> [PROBLEM REQUIREMENTS]: Return every record exactly as it appears. Leave nothing out.

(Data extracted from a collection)
□ □ □ □

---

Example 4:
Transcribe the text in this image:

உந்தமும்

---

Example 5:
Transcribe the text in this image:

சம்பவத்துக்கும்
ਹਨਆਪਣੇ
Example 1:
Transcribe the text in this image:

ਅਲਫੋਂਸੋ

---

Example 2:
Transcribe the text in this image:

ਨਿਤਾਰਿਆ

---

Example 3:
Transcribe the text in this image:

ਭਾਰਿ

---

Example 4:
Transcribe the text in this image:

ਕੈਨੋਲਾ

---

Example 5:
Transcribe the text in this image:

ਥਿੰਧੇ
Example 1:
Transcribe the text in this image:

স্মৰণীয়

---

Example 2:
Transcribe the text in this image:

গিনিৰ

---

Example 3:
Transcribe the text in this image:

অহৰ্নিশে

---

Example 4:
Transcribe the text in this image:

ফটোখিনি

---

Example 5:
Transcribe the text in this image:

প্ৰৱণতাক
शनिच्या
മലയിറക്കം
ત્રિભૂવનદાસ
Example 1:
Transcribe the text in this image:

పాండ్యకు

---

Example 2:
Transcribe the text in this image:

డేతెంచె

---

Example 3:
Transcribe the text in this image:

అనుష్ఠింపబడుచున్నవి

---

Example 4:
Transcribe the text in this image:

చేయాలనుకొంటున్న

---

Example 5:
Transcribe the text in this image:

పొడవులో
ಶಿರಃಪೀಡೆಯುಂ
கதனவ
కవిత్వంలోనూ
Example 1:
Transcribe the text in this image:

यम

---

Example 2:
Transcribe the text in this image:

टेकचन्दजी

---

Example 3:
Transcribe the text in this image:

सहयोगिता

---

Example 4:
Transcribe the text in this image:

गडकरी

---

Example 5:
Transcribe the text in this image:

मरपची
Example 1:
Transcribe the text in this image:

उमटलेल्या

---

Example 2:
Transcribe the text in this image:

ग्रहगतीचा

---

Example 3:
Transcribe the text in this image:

□ □ □ □

> [SOLUTION]:
---

Example 4:
Transcribe the text in this image:

உந்தமும்

---

Example 5:
Transcribe the text in this image:

சம்பவத்துக்கும்
ਹਨਆਪਣੇ
Example 1:
Transcribe the text in this image:

ਅਲਫੋਂਸੋ

---

Example 2:
Transcribe the text in this image:

ਨਿਤਾਰਿਆ

---

Example 3:
Transcribe the text in this image:

ਭਾਰਿ

---

Example 4:
Transcribe the text in this image:

ਕੈਨੋਲਾ

---

Example 5:
Transcribe the text in this image:

ਥਿੰਧੇ
Example 1:
Transcribe the text in this image:

স্মৰণীয়

---

Example 2:
Transcribe the text in this image:

গিনিৰ

---

Example 3:
Transcribe the text in this image:

অহৰ্নিশে

---

Example 4:
Transcribe the text in this image:

ফটোখিনি

---

Example 5:
Transcribe the text in this image:

প্ৰৱণতাক
शनिच्या
മലയിറക്കം
ત્રિભૂવનદાસ
Example 1:
Transcribe the text in this image:

పాండ్యకు

---

Example 2:
Transcribe the text in this image:

డేతెంచె

---

Example 3:
Transcribe the text in this image:

అనుష్ఠింపబడుచున్నవి

---

Example 4:
Transcribe the text in this image:

చేయాలనుకొంటున్న

---

Example 5:
Transcribe the text in this image:

పొడవులో
ಶಿರಃಪೀಡೆಯುಂ
கதனவ
కవిత్వంలోనూ
Example 1:
Transcribe the text in this image:

यम

---

Example 2:
Transcribe the text in this image:

टेकचन्दजी

---

Example 3:
Transcribe the text in this image:

सहयोगिता

---

Example 4:
Transcribe the text in this image:

गडकरी

---

Example 5:
Transcribe the text in this image:

मरपची
Example 1:
Transcribe the text in this image:

उमटलेल्या

---

Example 2:
Transcribe the text in this image:

ग्रहगतीचा

---

Example 3:
Transcribe the text in this image:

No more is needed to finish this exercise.